*** Opening of Page text ***

[PATCH] fs: unset MNT_WRITE_HOLD on failure

Christian Brauner <brauner@xxxxxxxxxx> · Wed, 20 Apr 2022 15:19:25 +0200

After mnt_hold_writers() has been called we will always have set MNT_WRITE_HOLD
and consequently we always need to pair mnt_hold_writers() with
mnt_unhold_writers(). After the recent cleanup in [1] where Al switched from a
do-while to a for loop the cleanup currently fails to unset MNT_WRITE_HOLD for
the first mount that was changed. Fix this and make sure that the first mount
will be cleaned up and add some comments to make it more obvious.

Reported-by: syzbot+10a16d1c43580983f6a2@xxxxxxxxxxxxxxxxxxxxxxxxx
Reported-by: syzbot+306090cfa3294f0bbfb3@xxxxxxxxxxxxxxxxxxxxxxxxx
Fixes: e257039f0fc7 ("mount_setattr(): clean the control flow and calling conventions") [1]
Link: https://lore.kernel.org/lkml/0000000000007cc21d05dd0432b8@xxxxxxxxxx
Link: https://lore.kernel.org/lkml/00000000000080e10e05dd043247@xxxxxxxxxx
Cc: Hillf Danton <hdanton@xxxxxxxx>
Cc: Christoph Hellwig <hch@xxxxxx>
Cc: Al Viro <viro@xxxxxxxxxxxxxxxxxx>
Signed-off-by: Christian Brauner (Microsoft) <brauner@xxxxxxxxxx>
---
This should fix the syzbot issue. This is only relevant for making a
mount or mount tree read-only:
1. successul recursive read-only mount tree change:
   Cleanup loop isn't executed.
2. failed recursive read-only mount tree change:
   m will point to the mount we failed to handle. The cleanup loop will
   run until p == m and then terminate.
3. successful single read-only mount change:
   Cleanup loop won't be executed.
4. failed single read-only mount change:
   m will point to mnt and the cleanup loop will terminate if p == m.

*** Close of Page text ***
*** Opening of The data ***

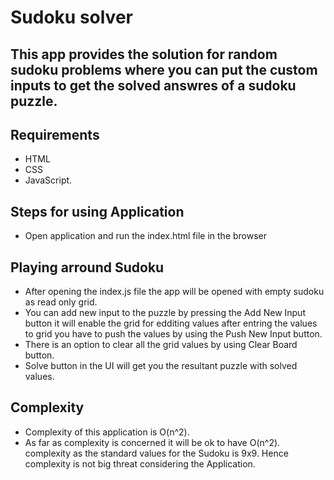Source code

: # Sudoku solver
This app provides the solution for random sudoku problems where you can put the custom inputs to get the solved answres of a sudoku puzzle. 
---

## Requirements 
 * HTML 
 * CSS
 * JavaScript.

## Steps for using Application
 * Open application and run the index.html file in the browser

## Playing arround Sudoku
  * After opening the index.js file the app will be opened with empty sudoku as read only grid.
  * You can add new input to the puzzle by pressing the Add New Input button it will enable the grid for edditing values after entring the values to grid you have to push the values by using the Push New Input button.
  * There is an option to clear all the grid values by using Clear Board button.
  * Solve button in the UI will get you the resultant puzzle with solved values.

## Complexity
 * Complexity of this application is O(n^2).
 * As far as complexity is concerned it will be ok to have O(n^2). complexity as the standard values for the Sudoku is 9x9. Hence complexity is not big threat considering the Application.
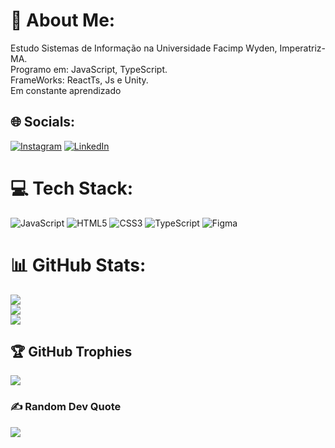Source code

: 

# 💫 About Me:
Estudo Sistemas de Informação na Universidade Facimp Wyden, Imperatriz-MA.<br>Programo em: JavaScript, TypeScript.<br>FrameWorks: ReactTs, Js e Unity.<br>Em constante aprendizado


## 🌐 Socials:
[![Instagram](https://img.shields.io/badge/Instagram-%23E4405F.svg?logo=Instagram&logoColor=white)](https://instagram.com/henriquex_paulo) [![LinkedIn](https://img.shields.io/badge/LinkedIn-%230077B5.svg?logo=linkedin&logoColor=white)](https://linkedin.com/in/henriquexpaulo) 

# 💻 Tech Stack:
![JavaScript](https://img.shields.io/badge/javascript-%23323330.svg?style=for-the-badge&logo=javascript&logoColor=%23F7DF1E) ![HTML5](https://img.shields.io/badge/html5-%23E34F26.svg?style=for-the-badge&logo=html5&logoColor=white) ![CSS3](https://img.shields.io/badge/css3-%231572B6.svg?style=for-the-badge&logo=css3&logoColor=white) ![TypeScript](https://img.shields.io/badge/typescript-%23007ACC.svg?style=for-the-badge&logo=typescript&logoColor=white) 	![Figma](https://img.shields.io/badge/figma-%23F24E1E.svg?style=for-the-badge&logo=figma&logoColor=white)
# 📊 GitHub Stats:
![](https://github-readme-stats.vercel.app/api?username=henriquexpaulo&theme=jolly&hide_border=false&include_all_commits=true&count_private=true)<br/>
![](https://github-readme-streak-stats.herokuapp.com/?user=henriquexpaulo&theme=jolly&hide_border=false)<br/>
![](https://github-readme-stats.vercel.app/api/top-langs/?username=henriquexpaulo&theme=jolly&hide_border=false&include_all_commits=true&count_private=true&layout=compact)

## 🏆 GitHub Trophies
![](https://github-profile-trophy.vercel.app/?username=henriquexpaulo&theme=radical&no-frame=true&no-bg=false&margin-w=4)

### ✍️ Random Dev Quote
![](https://quotes-github-readme.vercel.app/api?type=vetical&theme=radical)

*** Close of The data ***

▸ **Exercise**
Write what follows in the patch message about unsetting MNT_WRITE_HOLD on failure, starting after its last line.

▸ **Answer area**
I don't think there's any other weird corner cases since we now that
MNT_WRITE_HOLD can only have been set by us as it requires
lock_mount_hash() which we hold. So unconditionally unsetting it is
fine. But please make sure to take a close look at the changed loop.
---
 fs/namespace.c | 14 +++++++++++++-
 1 file changed, 13 insertions(+), 1 deletion(-)

diff --git a/fs/namespace.c b/fs/namespace.c
index a0a36bfa3aa0..afe2b64b14f1 100644
--- a/fs/namespace.c
+++ b/fs/namespace.c
@@ -4058,10 +4058,22 @@ static int mount_setattr_prepare(struct mount_kattr *kattr, struct mount *mnt)
 	if (err) {
 		struct mount *p;
 
-		for (p = mnt; p != m; p = next_mnt(p, mnt)) {
+		/*
+		 * If we had to call mnt_hold_writers() MNT_WRITE_HOLD will
+		 * be set in @mnt_flags. The loop unsets MNT_WRITE_HOLD for all
+		 * mounts and needs to take care to include the first mount.
+		 */
+		for (p = mnt; p; p = next_mnt(p, mnt)) {
 			/* If we had to hold writers unblock them. */
 			if (p->mnt.mnt_flags & MNT_WRITE_HOLD)
 				mnt_unhold_writers(p);
+
+			/*
+			 * We're done once the first mount we changed got
+			 * MNT_WRITE_HOLD unset.
+			 */
+			if (p == m)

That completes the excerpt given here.